Task to carry out >> Write the next part of the text on the ONS covid survey models, picking up right after its last sentence.

Following the initial phase of the survey, ONS moved to the Bayesian modelling approach, developed in collaboration with world-leading statisticians at the Universities of Oxford and Manchester. This uses covariate adjustment in the multi-level model and post-stratification of the sub-national estimates. The post-stratification variables for the model-based estimates were restricted to age, sex, and region because the joint distribution (which is a requirement for this method) for additional variables was not available at the sub-national level.
ONS also publishes estimates from a separate modelling exercise, the primary objective of which is to understand the characteristics of people testing positive for covid at the national level. The model is unweighted and the predictors included are sex, ethnicity, age, region, urban or rural classification of address, deprivation percentile, household size, and whether the household is multigenerational.

Saved dataset items
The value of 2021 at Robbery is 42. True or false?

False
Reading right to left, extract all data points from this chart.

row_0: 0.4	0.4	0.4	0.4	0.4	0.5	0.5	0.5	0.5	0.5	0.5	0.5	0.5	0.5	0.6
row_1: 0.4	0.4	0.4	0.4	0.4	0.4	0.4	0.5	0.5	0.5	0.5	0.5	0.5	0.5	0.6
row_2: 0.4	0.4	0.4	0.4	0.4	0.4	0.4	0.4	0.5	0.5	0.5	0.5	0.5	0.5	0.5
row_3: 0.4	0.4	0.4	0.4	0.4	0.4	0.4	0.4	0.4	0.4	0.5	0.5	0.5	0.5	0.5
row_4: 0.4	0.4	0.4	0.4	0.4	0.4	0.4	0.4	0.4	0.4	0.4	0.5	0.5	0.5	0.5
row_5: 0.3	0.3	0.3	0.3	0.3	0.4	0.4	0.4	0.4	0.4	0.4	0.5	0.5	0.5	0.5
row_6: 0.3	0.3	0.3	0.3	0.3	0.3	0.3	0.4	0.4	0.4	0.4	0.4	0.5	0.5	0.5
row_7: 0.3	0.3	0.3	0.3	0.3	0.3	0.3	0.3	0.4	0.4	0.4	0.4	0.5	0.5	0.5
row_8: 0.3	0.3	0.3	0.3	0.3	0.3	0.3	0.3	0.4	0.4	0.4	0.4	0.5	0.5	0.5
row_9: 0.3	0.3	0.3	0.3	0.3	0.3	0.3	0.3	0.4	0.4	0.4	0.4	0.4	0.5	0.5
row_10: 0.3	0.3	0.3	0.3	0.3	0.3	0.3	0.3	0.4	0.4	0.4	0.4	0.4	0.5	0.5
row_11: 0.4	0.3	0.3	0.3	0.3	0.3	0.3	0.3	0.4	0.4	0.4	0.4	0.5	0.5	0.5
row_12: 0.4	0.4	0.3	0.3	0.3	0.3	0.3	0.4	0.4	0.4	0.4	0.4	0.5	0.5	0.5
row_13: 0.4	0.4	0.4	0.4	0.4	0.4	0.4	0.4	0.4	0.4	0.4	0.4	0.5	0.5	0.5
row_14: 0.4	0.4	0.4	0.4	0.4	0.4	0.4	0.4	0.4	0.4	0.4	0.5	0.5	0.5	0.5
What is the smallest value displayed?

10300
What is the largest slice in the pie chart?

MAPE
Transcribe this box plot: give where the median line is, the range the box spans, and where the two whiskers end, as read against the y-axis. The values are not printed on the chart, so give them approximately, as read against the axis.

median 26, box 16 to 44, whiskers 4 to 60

Written reply >>
The differences between the procedures used to adjust estimates for nonresponse in the design- and the model-based estimators has been the source of some confusion in the correspondence between BS and ONS/OSR, particularly relating to the (non)use of a measure of household size. From my reading of this correspondence and additional communications with ONS, I have established that household size was used for the design-based estimates in the initial phase of the CIS but was dropped in October 2020 for three reasons: 1. it had a negligible impact on estimates 2. there was a desire to make the weighting approach consistent between the design- and model-based estimates (and it could not be used in the latter) and 3. there were concerns about the measurement quality of household size, both in terms of the population totals available and the measure of household size in the CIS.
This seems a cogent rationale and I see no strong reason to think that household size should have continued to be included as a weighting variable after October 2020 (I assume that the reason adjusting for household size makes little difference to estimates of infection, even though it is sometimes significant in the unweighted national level model, is because age and household size are strongly correlated and predictive of covid infection). I would add that there are good reasons for keeping a stable set of variables in a weighting matrix, as frequent changes would run the risk of confounding real with methodological change. That said, the lack of a clear explanation about all this on the ONS website and the rather piecemeal way this information was communicated to BS in the ONS correspondence would appear to be the main cause of the persistent failure to close the issue down.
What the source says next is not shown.